• **WORK REQUEST**: Where does the string "pixels" appear in the records? Copy each line that holds it.

Document structure recognition data:

-=-=-=-=-

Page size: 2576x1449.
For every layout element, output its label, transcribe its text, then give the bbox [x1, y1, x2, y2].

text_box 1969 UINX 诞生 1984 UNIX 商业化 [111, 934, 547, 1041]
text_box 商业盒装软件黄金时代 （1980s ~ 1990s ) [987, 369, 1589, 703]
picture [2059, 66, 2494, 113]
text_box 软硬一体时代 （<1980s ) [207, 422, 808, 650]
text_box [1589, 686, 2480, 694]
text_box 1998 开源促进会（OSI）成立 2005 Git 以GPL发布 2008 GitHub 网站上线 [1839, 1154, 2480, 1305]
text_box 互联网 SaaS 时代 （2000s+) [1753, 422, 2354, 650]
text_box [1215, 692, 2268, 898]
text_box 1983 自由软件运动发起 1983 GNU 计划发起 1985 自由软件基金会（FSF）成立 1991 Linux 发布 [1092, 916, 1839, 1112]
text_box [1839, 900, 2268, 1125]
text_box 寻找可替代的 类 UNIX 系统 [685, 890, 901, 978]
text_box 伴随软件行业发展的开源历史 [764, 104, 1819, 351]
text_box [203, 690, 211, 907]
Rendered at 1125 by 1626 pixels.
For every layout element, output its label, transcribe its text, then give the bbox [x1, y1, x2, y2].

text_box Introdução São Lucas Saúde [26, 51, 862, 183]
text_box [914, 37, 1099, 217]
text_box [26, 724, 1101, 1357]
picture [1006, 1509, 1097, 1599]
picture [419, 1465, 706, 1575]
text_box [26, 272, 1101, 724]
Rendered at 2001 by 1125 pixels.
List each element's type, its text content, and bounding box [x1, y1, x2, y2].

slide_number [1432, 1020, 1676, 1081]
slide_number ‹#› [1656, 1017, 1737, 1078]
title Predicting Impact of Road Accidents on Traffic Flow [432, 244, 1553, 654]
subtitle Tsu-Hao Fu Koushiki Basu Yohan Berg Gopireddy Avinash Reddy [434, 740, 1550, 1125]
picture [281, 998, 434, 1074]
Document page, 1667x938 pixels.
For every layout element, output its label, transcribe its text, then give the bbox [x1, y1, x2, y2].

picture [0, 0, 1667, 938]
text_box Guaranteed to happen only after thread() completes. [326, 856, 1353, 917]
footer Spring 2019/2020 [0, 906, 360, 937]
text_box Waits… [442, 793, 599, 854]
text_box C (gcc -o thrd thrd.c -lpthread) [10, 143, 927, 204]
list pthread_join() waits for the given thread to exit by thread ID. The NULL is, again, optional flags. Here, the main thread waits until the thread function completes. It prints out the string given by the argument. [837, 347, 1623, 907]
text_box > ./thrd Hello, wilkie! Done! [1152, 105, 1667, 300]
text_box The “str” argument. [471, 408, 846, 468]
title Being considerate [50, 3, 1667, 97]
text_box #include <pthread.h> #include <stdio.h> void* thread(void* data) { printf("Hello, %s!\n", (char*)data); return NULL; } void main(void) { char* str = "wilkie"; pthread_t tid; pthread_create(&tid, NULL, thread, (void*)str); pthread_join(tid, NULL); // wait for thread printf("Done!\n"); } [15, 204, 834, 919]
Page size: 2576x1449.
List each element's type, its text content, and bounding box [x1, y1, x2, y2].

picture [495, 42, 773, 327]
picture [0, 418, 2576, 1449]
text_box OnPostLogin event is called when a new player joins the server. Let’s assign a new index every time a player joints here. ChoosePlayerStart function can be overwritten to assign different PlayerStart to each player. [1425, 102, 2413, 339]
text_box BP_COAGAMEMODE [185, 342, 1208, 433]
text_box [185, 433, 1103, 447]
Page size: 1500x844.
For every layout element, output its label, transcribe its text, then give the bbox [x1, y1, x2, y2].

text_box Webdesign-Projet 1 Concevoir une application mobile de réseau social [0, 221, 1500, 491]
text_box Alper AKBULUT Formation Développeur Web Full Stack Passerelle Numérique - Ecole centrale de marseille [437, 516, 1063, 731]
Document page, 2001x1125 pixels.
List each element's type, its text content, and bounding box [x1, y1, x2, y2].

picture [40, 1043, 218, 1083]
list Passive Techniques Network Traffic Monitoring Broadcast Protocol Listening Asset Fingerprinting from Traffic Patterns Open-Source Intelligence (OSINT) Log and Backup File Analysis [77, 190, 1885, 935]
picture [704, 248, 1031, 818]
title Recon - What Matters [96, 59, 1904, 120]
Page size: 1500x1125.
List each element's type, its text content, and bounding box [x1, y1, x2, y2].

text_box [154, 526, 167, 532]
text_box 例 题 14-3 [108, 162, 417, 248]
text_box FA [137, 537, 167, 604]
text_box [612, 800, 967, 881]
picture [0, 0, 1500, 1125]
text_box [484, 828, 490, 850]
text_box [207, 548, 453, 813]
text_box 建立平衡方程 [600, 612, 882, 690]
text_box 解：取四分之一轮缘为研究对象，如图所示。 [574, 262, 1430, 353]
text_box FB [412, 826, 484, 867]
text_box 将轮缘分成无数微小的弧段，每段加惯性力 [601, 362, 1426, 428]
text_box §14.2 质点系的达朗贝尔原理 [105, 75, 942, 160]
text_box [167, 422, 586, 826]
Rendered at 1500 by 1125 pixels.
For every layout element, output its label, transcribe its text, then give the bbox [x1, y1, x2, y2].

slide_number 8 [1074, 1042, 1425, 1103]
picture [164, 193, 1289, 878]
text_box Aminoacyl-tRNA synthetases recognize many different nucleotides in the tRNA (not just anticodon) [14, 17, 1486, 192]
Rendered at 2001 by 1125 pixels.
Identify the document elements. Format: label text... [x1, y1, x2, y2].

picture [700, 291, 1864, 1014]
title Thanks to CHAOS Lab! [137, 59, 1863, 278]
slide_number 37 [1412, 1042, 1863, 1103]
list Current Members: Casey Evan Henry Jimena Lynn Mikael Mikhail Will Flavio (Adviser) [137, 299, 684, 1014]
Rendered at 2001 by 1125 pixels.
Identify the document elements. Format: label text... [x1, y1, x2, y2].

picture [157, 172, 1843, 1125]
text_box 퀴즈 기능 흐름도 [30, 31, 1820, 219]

-=-=-=-=-

• **RESULT FOR THIS TASK**:
Rendered at 1125 by 1626 pixels.
Rendered at 2001 by 1125 pixels.
Document page, 1667x938 pixels.
Document page, 2001x1125 pixels.
Rendered at 1500 by 1125 pixels.
Rendered at 2001 by 1125 pixels.
Rendered at 2001 by 1125 pixels.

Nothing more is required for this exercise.